Diante da dependência global da Ásia e da escassez de fornecedores estratégicos de terras raras, Goiás desponta como uma das principais alternativas dos Estados Unidos para garantir o abastecimento desses minerais críticos.
A sinalização veio nesta quinta-feira (05) com o anúncio de um financiamento de US$ 565 milhões (cerca de R$ 2,91 bilhões) concedido ao Grupo Serra Verde pela Corporação Financeira dos Estados Unidos para o Desenvolvimento Internacional (DFC).
O acordo reforça o papel da mineradora, que opera em Minaçu, extremo Norte de Goiás, como o único produtor em larga escala de terras raras pesadas críticas fora do continente asiático.

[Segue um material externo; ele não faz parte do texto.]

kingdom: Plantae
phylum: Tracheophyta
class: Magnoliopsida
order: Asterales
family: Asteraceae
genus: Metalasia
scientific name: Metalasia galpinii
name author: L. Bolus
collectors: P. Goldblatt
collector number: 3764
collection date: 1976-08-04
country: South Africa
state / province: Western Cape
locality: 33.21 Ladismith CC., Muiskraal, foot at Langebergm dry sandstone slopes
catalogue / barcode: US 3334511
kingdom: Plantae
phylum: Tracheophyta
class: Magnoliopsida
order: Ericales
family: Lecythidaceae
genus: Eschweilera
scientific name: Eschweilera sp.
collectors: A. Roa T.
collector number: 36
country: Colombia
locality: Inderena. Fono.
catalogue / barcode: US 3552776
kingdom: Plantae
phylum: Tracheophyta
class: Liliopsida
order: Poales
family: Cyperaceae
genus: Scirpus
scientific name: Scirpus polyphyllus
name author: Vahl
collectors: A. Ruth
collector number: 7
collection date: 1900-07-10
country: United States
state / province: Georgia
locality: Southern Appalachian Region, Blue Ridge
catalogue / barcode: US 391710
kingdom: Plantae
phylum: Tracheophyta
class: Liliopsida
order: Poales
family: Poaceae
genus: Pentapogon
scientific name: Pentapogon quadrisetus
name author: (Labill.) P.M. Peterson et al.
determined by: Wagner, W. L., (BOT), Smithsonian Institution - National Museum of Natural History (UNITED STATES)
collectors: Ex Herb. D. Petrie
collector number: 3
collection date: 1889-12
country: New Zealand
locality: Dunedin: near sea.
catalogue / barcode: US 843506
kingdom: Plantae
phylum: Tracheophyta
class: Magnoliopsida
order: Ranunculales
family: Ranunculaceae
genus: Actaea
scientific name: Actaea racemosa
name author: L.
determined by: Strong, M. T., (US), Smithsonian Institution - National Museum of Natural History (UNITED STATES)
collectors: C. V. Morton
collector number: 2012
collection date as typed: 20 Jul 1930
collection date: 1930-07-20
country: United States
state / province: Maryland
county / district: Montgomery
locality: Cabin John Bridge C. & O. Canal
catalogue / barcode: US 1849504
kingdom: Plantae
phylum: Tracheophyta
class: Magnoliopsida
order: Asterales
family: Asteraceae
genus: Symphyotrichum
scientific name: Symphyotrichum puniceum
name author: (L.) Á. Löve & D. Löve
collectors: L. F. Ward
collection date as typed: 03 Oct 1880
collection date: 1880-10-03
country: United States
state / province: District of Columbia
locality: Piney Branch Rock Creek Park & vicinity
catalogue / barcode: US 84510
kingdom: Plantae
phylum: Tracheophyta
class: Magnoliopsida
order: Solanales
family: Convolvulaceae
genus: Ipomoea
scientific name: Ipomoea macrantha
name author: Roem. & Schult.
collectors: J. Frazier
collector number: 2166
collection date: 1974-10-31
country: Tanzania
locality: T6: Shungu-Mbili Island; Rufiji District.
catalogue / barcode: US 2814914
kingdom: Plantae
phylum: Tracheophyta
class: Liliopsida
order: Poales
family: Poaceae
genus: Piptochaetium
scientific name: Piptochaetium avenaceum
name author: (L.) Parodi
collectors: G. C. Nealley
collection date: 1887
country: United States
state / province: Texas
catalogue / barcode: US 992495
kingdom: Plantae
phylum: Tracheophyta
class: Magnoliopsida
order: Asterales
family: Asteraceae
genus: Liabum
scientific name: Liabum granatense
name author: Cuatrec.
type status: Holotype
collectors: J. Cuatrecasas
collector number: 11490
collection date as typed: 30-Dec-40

A expectativa é que, até o fim de 2027, a produção alcance 6.500 toneladas de Óxido Total de Terras Raras (TREO).
Vantagens de Goiás
A Serra Verde destaca ainda vantagens competitivas da operação em Goiás, como o uso de energia elétrica de origem renovável, infraestrutura adequada, mão de obra local qualificada e a relação histórica da comunidade com a atividade mineral.
A geologia da região também favorece a produção, com depósitos de argila iônica próximos à superfície, o que possibilita uma mineração de menor impacto ambiental.
Big brother
Além do aporte financeiro, o contrato prevê uma opção que assegura ao governo norte-americano o direito de adquirir uma participação acionária minoritária na empresa, sem controle societário.
Segundo a Serra Verde, fatores como a posição estratégica da empresa, além da alta concentração de elementos pesados, colocam o projeto brasileiro como peça-chave para cadeias produtivas consideradas sensíveis à segurança econômica e nacional dos Estados Unidos.